The siege of Fort Meigs took place in late April to early May 1813 during the War of 1812 in northwestern Ohio, present-day Perrysburg. A small British Army unit with support from Indians attempted to capture the recently constructed fort to forestall an American offensive against Detroit, and its Fort Detroit in the Great Lakes region which the British from the north in Canada had captured the previous year. An American sortie and relief attempt failed with heavy casualties, but the British failed to capture the fort and were forced to raise the siege.

Background 

In the early days of the War of 1812 (1812–1815), an American Army under Brigadier General William Hull (1753–1825), surrendered following the siege of Detroit. To recover the town of Detroit and Fort Detroit, the Americans formed the Army of the Northwest. Brigadier General James Winchester (1752–1826), briefly commanded this army before William Henry Harrison (1773–1841), Congressional delegate and then secretary of the old Northwest Territory, then first governor of the Indiana Territory and future 9th president (1841) was commissioned a major general in the regular United States Army and appointed to the command by fourth president James Madison.

Harrison's advance was hampered by bad weather and shortage of supplies. On 22 January 1813, the leading detachment of his army (commanded by Winchester) was defeated at the Battle of Frenchtown. Harrison withdrew with his main body to the Maumee or also called Miami du Lac River, and in spite of rebukes from future 5th President James Monroe, who was temporarily serving as United States Secretary of War, he declined to resume his advance immediately and instead gave orders for the construction of several forts to protect the rivers and trails which his army would use in any renewed advance. Two of the most important were Fort Meigs (named for Return J. Meigs Jr., the Governor of Ohio) on the Maumee River and Fort Stephenson on the Sandusky River in the northwest corner of the decade old state.

Harrison descended the Maumee to the proposed site of Fort Meigs with an army which ultimately numbered 4,000 men (mainly militia) and began construction of the fort on 1 February 1813. He contemplated making a hit-and-run attack across the frozen Lake Erie against the British position at Amherstburg in Upper Canada and moved to the mouth of the Maumee, but found that the ice on the frozen lake was already breaking up and returned to the half-finished fort. He found the officer he had left in charge, Joel B. Leftwich, had left with all his men because the enlistment period of the militia units assigned to the task had expired. Construction had halted, and the wood that had been cut was being used as firewood.

As the enlistments of Harrison's Ohio and Kentucky militia were also about to expire, Harrison disbanded his force and departed for Cincinnati, Ohio to the south on the Ohio River, to raise a fresh army. He left Army Corps of Engineers Major Eleazer D. Wood to complete the construction of the fort. The garrison consisted of several hundred men from the 17th and 19th Regiments, U.S. Infantry, who were inadequately clothed, plus militia from Pennsylvania and Virginia whose own enlistments were soon to expire.

The fort was on the south bank of the Maumee, near the Miami Rapids. Across the river were the ruins of the old British Fort Miami and the site of the pivotal 1794 Battle of Fallen Timbers. Fort Meigs occupied an area of , the largest fortification constructed in North America to that date. The perimeter consisted of a fifteen-foot picket fence, linking eight blockhouses. The north face was protected by the Maumee, and the east and west faces by ravines. The south face was cleared of all timber to create an open glacis.

A run of rows:
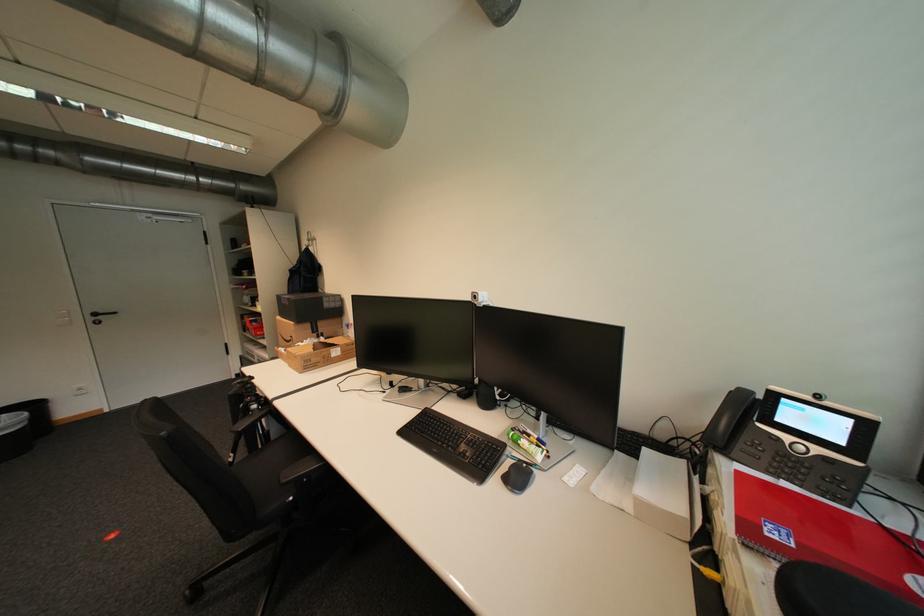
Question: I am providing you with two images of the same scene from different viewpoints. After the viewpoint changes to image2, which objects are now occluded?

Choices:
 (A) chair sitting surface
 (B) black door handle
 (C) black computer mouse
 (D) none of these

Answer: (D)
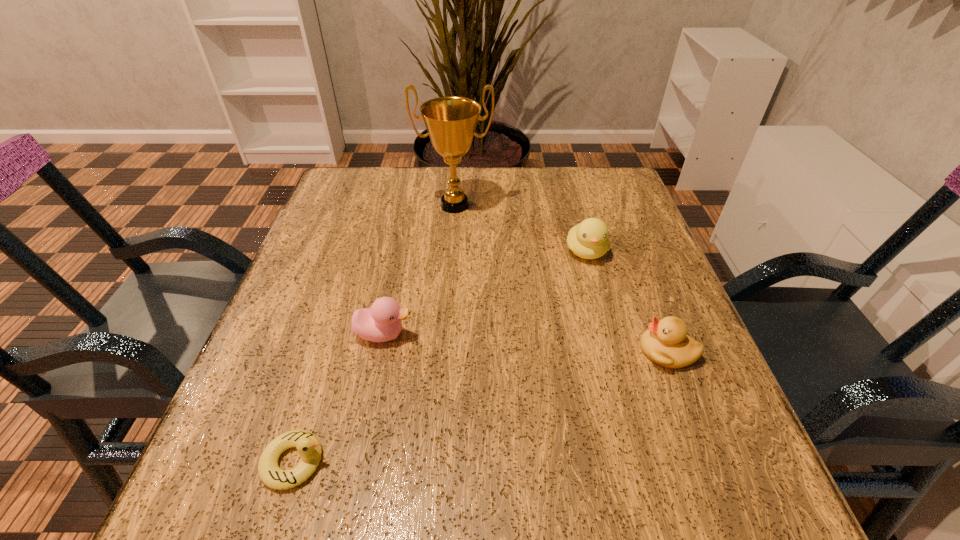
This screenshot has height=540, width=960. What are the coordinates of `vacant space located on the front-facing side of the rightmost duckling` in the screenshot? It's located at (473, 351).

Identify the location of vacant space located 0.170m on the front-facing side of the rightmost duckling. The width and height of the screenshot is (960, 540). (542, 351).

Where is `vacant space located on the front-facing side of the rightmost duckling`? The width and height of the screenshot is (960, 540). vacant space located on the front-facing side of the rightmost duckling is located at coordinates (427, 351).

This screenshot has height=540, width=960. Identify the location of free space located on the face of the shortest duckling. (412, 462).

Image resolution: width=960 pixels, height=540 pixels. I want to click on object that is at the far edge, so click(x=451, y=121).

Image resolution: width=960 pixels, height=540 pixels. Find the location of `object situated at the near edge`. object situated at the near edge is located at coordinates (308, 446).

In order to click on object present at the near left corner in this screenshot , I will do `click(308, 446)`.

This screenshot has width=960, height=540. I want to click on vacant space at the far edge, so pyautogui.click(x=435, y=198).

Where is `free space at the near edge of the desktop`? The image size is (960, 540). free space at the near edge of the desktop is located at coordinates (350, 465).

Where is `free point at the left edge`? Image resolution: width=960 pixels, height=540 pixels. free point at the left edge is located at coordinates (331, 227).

...

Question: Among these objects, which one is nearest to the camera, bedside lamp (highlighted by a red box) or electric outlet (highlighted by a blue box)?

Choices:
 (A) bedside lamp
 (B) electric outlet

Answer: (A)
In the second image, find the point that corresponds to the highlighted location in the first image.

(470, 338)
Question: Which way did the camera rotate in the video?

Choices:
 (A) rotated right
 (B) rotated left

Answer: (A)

Aim: According to the Fort Meigs text, why did Joel B. Leftwich leave the half-finished fort with all his men? Answer in one to three sentences. The rows play no role in what is asked.

Complete output: The enlistment period of the militia units assigned to build the fort had expired.